When finally, through my admittedly awkward perambulation, I reach Gene's immobile figure and begin my caterwauling, urging him shrilly to attend to my alimentary needs (and his own!), he does not deign to more. Lifting myself with great effort onto his own mountainous chest, I peer intently into his eyes. It is clear he has been crying, although the tears have long since dried. He is simply staring at the stuccoed ceiling, breathing belaboredly. One gets a sense of glacial time, perched there on his chest. He seems to be mummified, in suspension. His troubled, shallow breath smells of disinfectant. Finally, I roll off my father and come to rest on my back just next to him and together we lie in anhedonic contemplation.
The acrid smell of his sweat is immediately apparent, but the smell is the perfect complement to this mise-en-scène; it is the smell of defeat at the outskirts of American suburbia. An unlaundered sweatshirt, stained with a week's worth of food runoff, each meal growing slightly less extravagant than the one before as our food budget dwindles. Soon, no doubt, we will be eating Hamburger Helper sans the hamburger. Or shall we be reduced to Tuna Helper? Who can say?
But thoughts of our decline are shortlived. Before long, Gene's regular though labored breathing and the gradual rise and fall of his chest has lulled me into a deep meditation. My own breathing falls into step with that of my father, and for a brief moment I see my future laid out before me. The spotty late-morning light dissolves into visions of the distant future as I lie on a carpet with my own infant son beside me and we both stare at the ceiling. Only this carpet is plush and unstained, and the ceiling in gilted. The walls that surround us are hung with tapestries and large, tasteful paintings. I see myself from above, the adult Raoul, corpulent certainly, but vigorous, a man with healthy appetites. I rise and lift my son and hold him to my breast. I look around and am greeted warmly by my future wife, the future mother of my future son. She is small and elegant. Her small hand rests on my powerful forearm and we lock eyes. I hold her gaze in a manner that is both sexually dominant and infinitely tender. Then we look at our son. This is a boy who will never know hunger, who will never go without. He is clothed in a cashmere jumper. I have a neat and stylish beard.

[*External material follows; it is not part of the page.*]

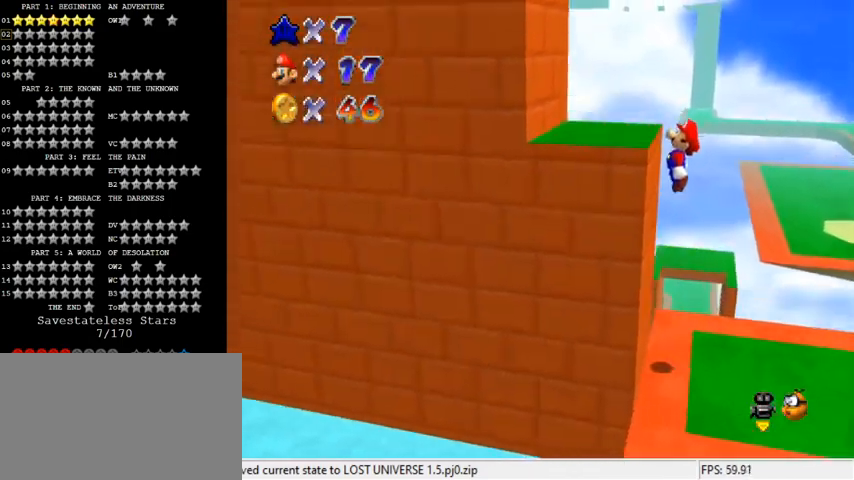
{"keys": ["left", "shift"], "events": [[33, "shift", "up"], [133, "shift", "down"]]}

Suddenly, I am called to alertness by the sound of Debra's keys in the lock. She enters the room and immediately interrupts our somnolent musings with her harpy's shrieking.

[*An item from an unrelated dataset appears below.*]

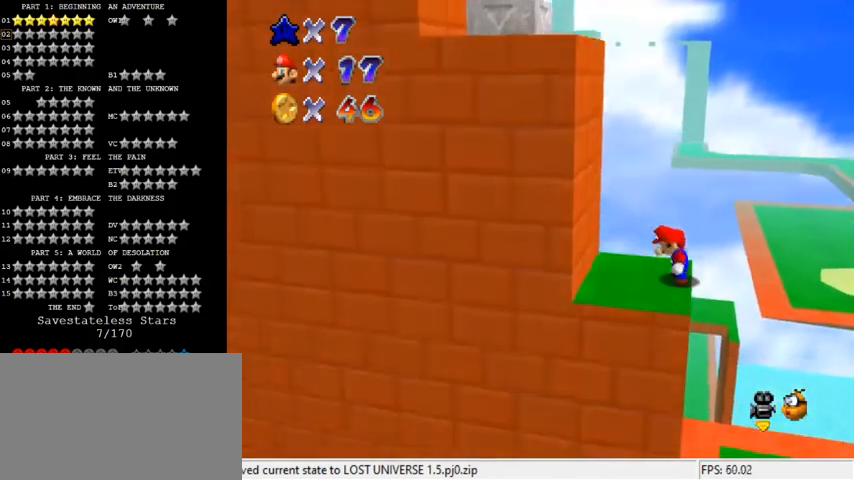
{"keys": ["left", "right"], "events": [[200, "shift", "up"], [500, "right", "down"]]}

"What the fuck, Gene?" she yells. "Wern't you suppose to find some work today? I come home from my meeting to see you two fat asses lying on the goddam floor? What the shit?"
Then she lifts me roughly off the ground and sets me on her hip with difficulty. In the kitchen she unwraps a Butterfinger and places it in my hand. The fluorescent light crackles overhead. In the other room, Gene strains to roll over and right himself.